信教とは何だろう
恐らく現在の日本で多くの人が信じているのは仏教や神道,キリスト教にイスラム教などがほとんどだろう。私の家もそこそこ規模の大きな仏教の一派,言ってしまえば浄土真宗を信仰していた。そこまで信心深いわけではなく,いたって普通の一般的な日本家庭程度の信仰具合だとかつては思っていたのだが,今になって改めて考えてみれば故人の年忌供養も長くやっていたし,家としては結構熱心な門徒だったのだろうとおもう。
私は自分の知る故人の月命日くらいには仏壇に手を合わせて経を読む程度の信仰具合であった。ご先祖はみな浄土へ旅立たれているはずであって,現世に残されている我々が手を合わせることで何が起きているのだろうと考えてしまう程には私は不信心であり,ともすれば罰当たり者などと誹る人もおられるだろう。うちの宗派で罰が当たるの言うのはあまりよく分からないが,いつぞや盆にお参りに来てくださったお坊さんの法話で,勤行を中断した門徒の誰某に罰が当たったという話を聞いた覚えがあるから,多分罰は当たるのだろう。
何年前だか忘れてしまったが,その信仰熱心な実家にちょっとした用事で里帰りしたとき,たまたま居合わせた親類に,なぜ帰ってきて仏壇に手を合わせないのかと問い詰められたことがあった。確かに私以外の親類の多くは家に来た時と家から出る前,仏壇の前に手を合わせて線香を上げていた。他の家庭のことはよく知らないが,どうやらそれがスタンダードな信仰の形態らしい。しかし私は先に言ったように極めて不信心な罰当たり者である故,別に気が向いたらやるからいいではないかと応えた。すると次に飛んできたのは非常識だ,どんな育ち方をすればそうなるんだというお小言である。お小言というよりも声のヴォリュームからすれば大目玉といった具合であった。

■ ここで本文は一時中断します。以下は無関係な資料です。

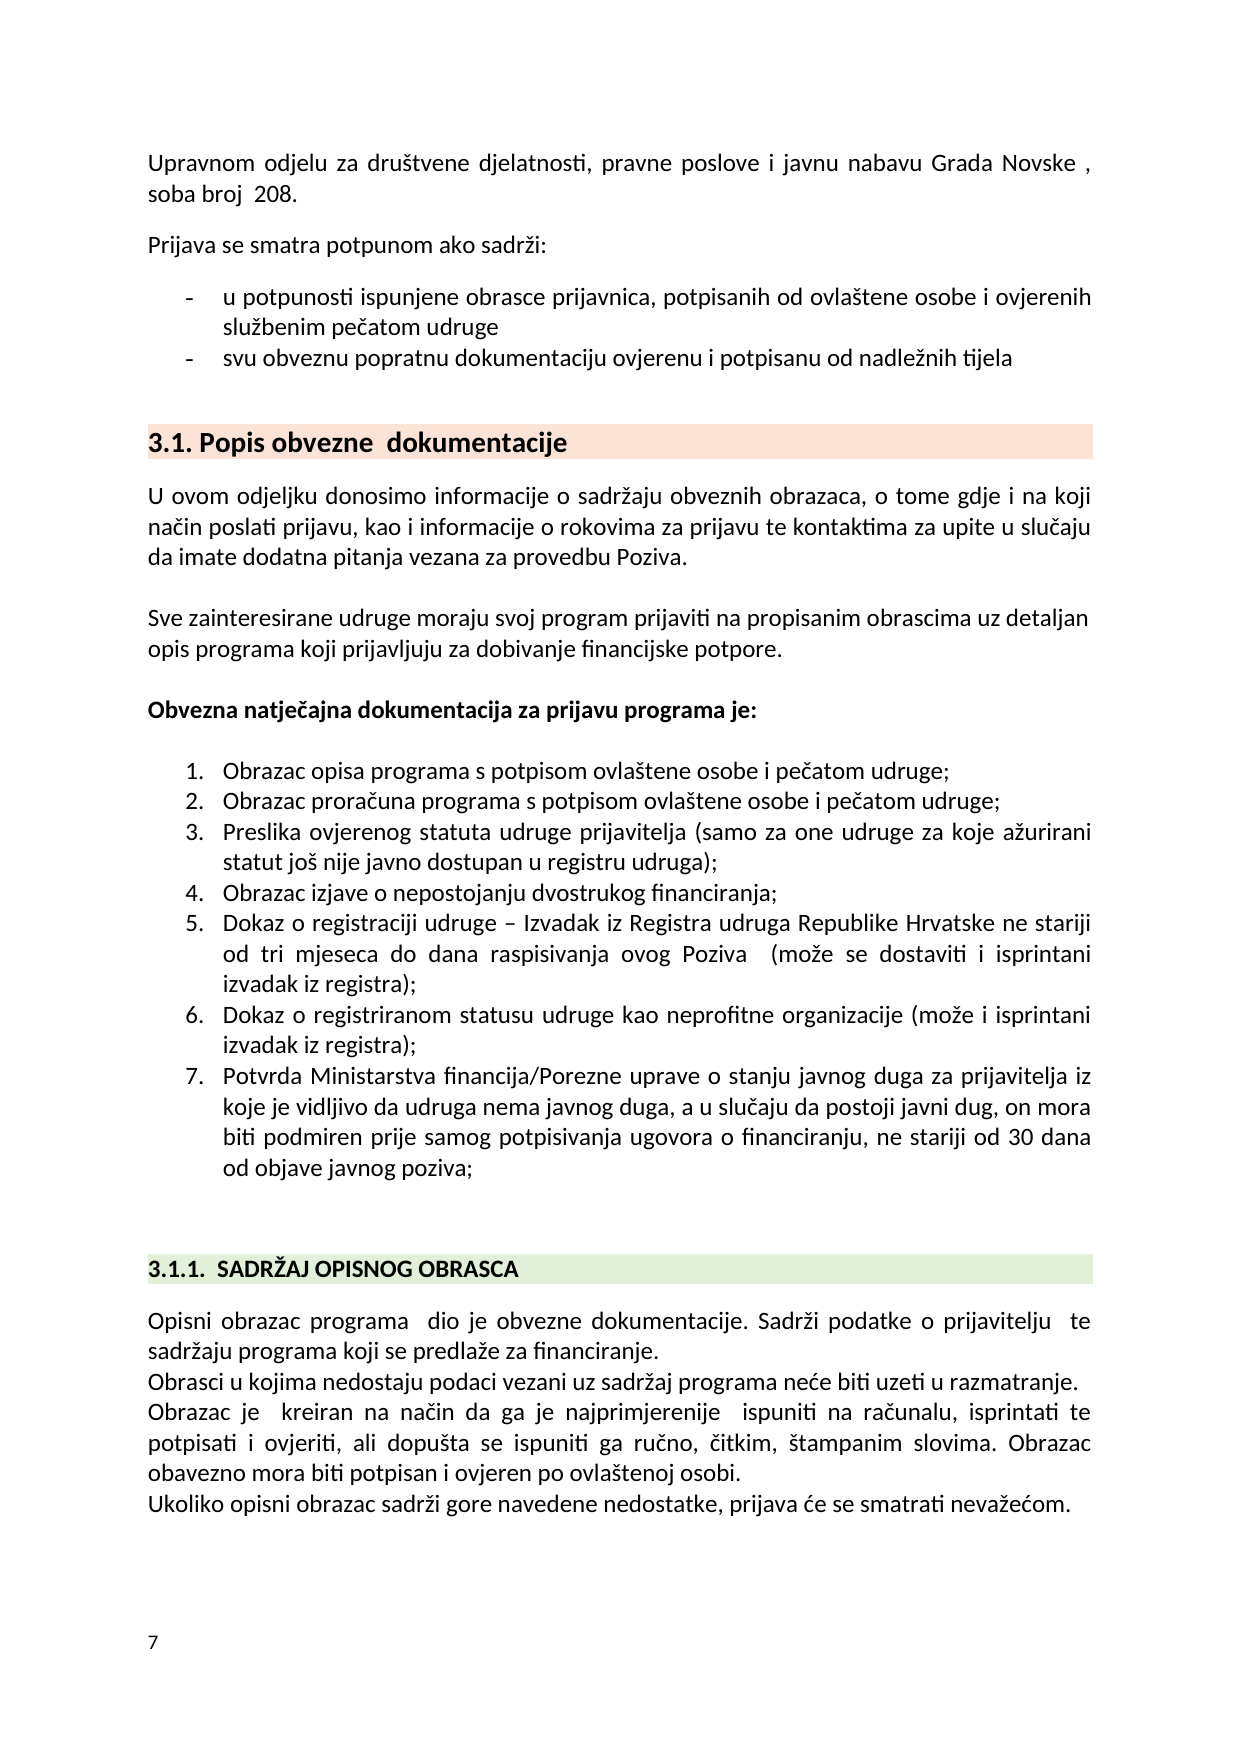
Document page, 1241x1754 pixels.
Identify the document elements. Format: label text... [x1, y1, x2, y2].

text U ovom odjeljku donosimo informacije o sadržaju obveznih obrazaca, o tome gdje i na koji način poslati prijavu, kao i informacije o rokovima za prijavu te kontaktima za upite u slučaju da imate dodatna pitanja vezana za provedbu Poziva. [148, 480, 1093, 572]
text Obrazac je kreiran na način da ga je najprimjerenije ispuniti na računalu, isprintati te potpisati i ovjeriti, ali dopušta se ispuniti ga ručno, čitkim, štampanim slovima. Obrazac obavezno mora biti potpisan i ovjeren po ovlaštenoj osobi. [148, 1397, 1093, 1488]
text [148, 148, 1093, 209]
text Opisni obrazac programa dio je obvezne dokumentacije. Sadrži podatke o prijavitelju te sadržaju programa koji se predlaže za financiranje. [148, 1305, 1093, 1366]
text 3.1.1. SADRŽAJ OPISNOG OBRASCA [148, 1254, 1093, 1284]
text Obvezna natječajna dokumentacija za prijavu programa je: [148, 694, 1093, 724]
list Obrazac izjave o nepostojanju dvostrukog financiranja; [185, 877, 1093, 907]
list u potpunosti ispunjene obrasce prijavnica, potpisanih od ovlaštene osobe i ovjerenih službenim pečatom udruge [185, 281, 1093, 342]
text Obrasci u kojima nedostaju podaci vezani uz sadržaj programa neće biti uzeti u razmatranje. [148, 1366, 1093, 1397]
text 3.1. Popis obvezne dokumentacije [148, 424, 1093, 459]
list Obrazac proračuna programa s potpisom ovlaštene osobe i pečatom udruge; [185, 785, 1093, 816]
text Sve zainteresirane udruge moraju svoj program prijaviti na propisanim obrascima uz detaljan opis programa koji prijavljuju za dobivanje financijske potpore. [148, 602, 1093, 663]
text Prijava se smatra potpunom ako sadrži: [148, 229, 1093, 260]
list Preslika ovjerenog statuta udruge prijavitelja (samo za one udruge za koje ažurirani statut još nije javno dostupan u registru udruga); [185, 816, 1093, 877]
list Dokaz o registriranom statusu udruge kao neprofitne organizacije (može i isprintani izvadak iz registra); [185, 999, 1093, 1060]
list svu obveznu popratnu dokumentaciju ovjerenu i potpisanu od nadležnih tijela [185, 342, 1093, 372]
list Obrazac opisa programa s potpisom ovlaštene osobe i pečatom udruge; [185, 755, 1093, 785]
list Dokaz o registraciji udruge – Izvadak iz Registra udruga Republike Hrvatske ne stariji od tri mjeseca do dana raspisivanja ovog Poziva (može se dostaviti i isprintani izvadak iz registra); [185, 907, 1093, 999]
text Ukoliko opisni obrazac sadrži gore navedene nedostatke, prijava će se smatrati nevažećom. [148, 1488, 1093, 1519]
list Potvrda Ministarstva financija/Porezne uprave o stanju javnog duga za prijavitelja iz koje je vidljivo da udruga nema javnog duga, a u slučaju da postoji javni dug, on mora biti podmiren prije samog potpisivanja ugovora o financiranju, ne stariji od 30 dana od objave javnog poziva; [185, 1060, 1093, 1182]
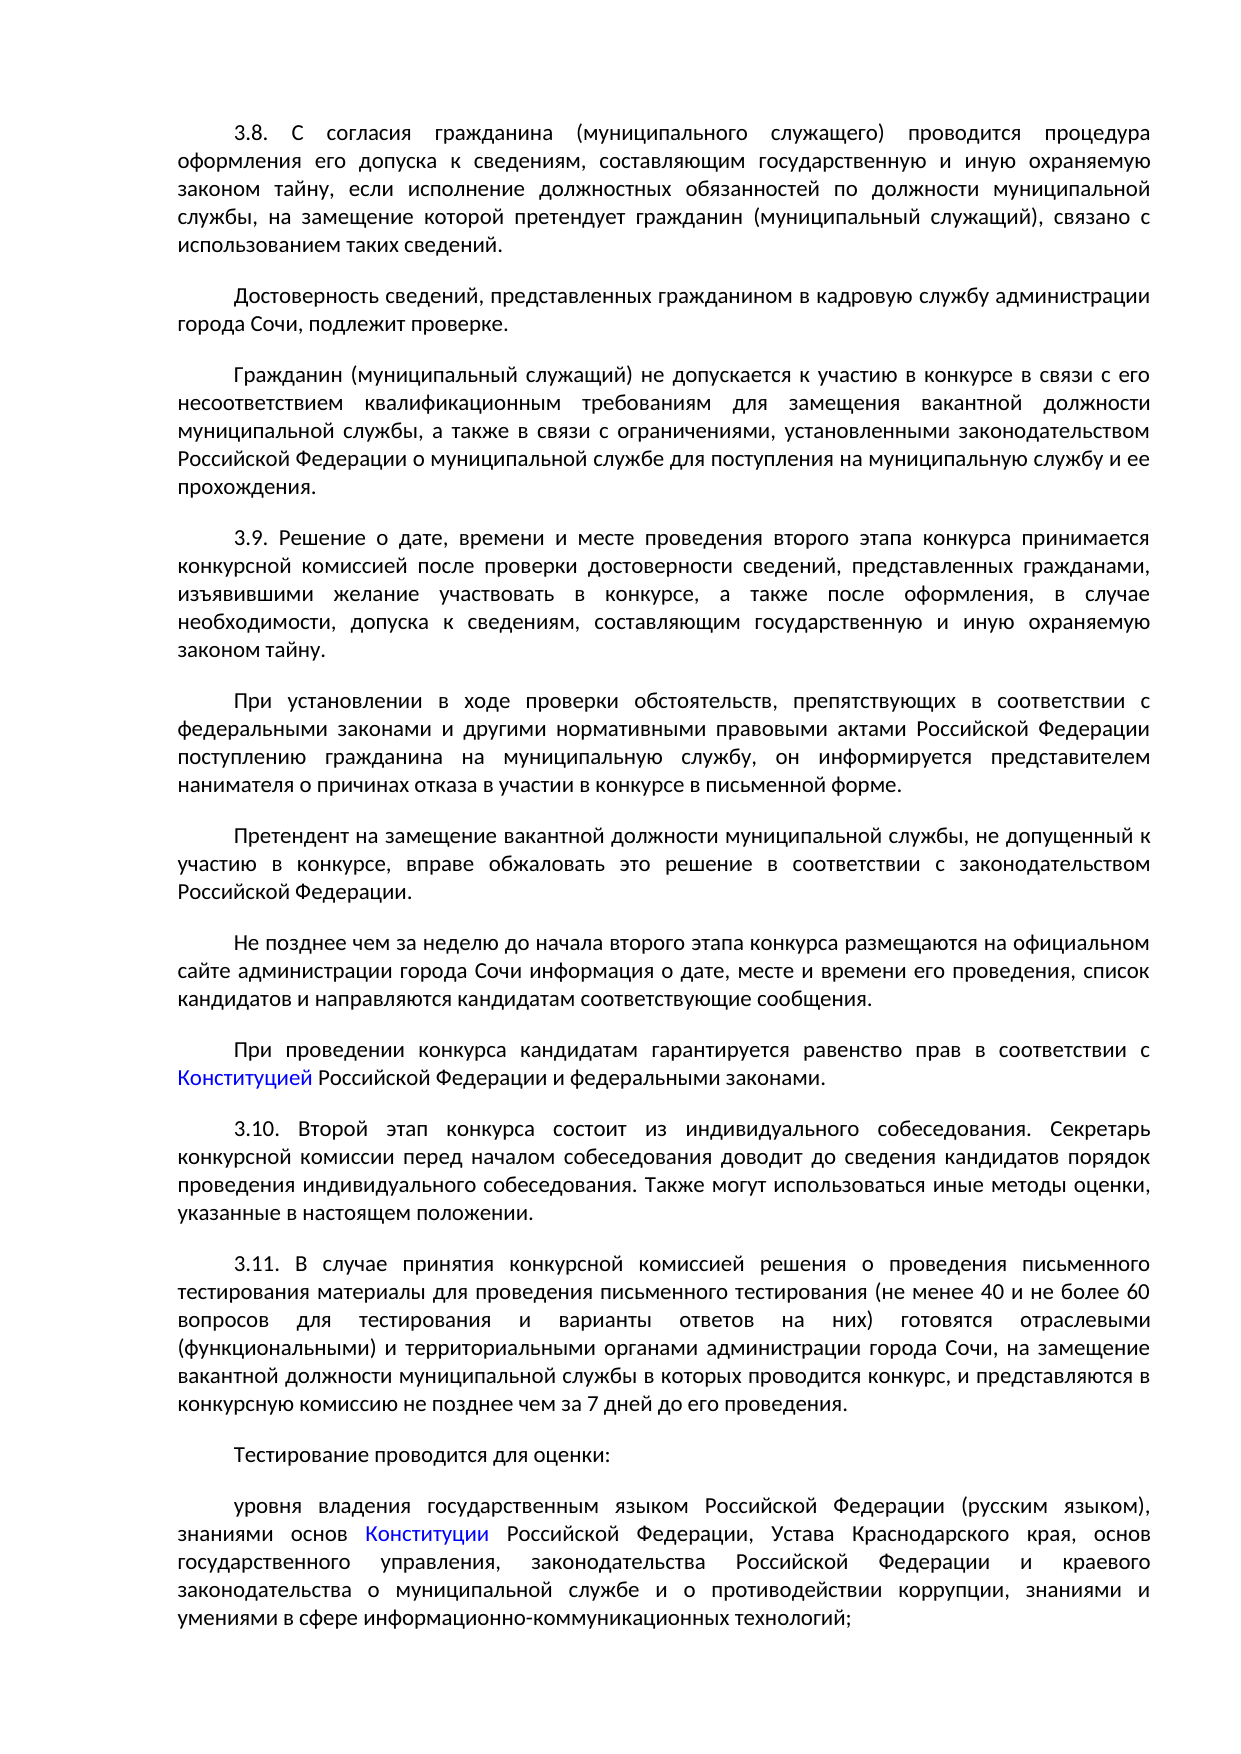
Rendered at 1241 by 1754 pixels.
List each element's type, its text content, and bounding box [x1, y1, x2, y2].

私としては,人は各々信仰も信心具合も違うのだから,家庭での自主的な儀礼のやり方まで他人に押し付けないでほしいと思ってしまった。この一件以来,信心とは個人の自由なものではなかったのだろうかという疑問が頭をもたげてやまないのである。とりあえず言えることは,自分の信仰の基準を他人に強制し,従わなければ人格を攻撃することをよしとする考え方は,私にはあまり合わないようだ。
悩みながら書いていたら文章がまとまるまでに予定時間を10分もオーバーしてしまった。ついでに言えば日付も越えている。今後はせめて自分の決めたルールくらいは不必要に破ることのないようにしたい。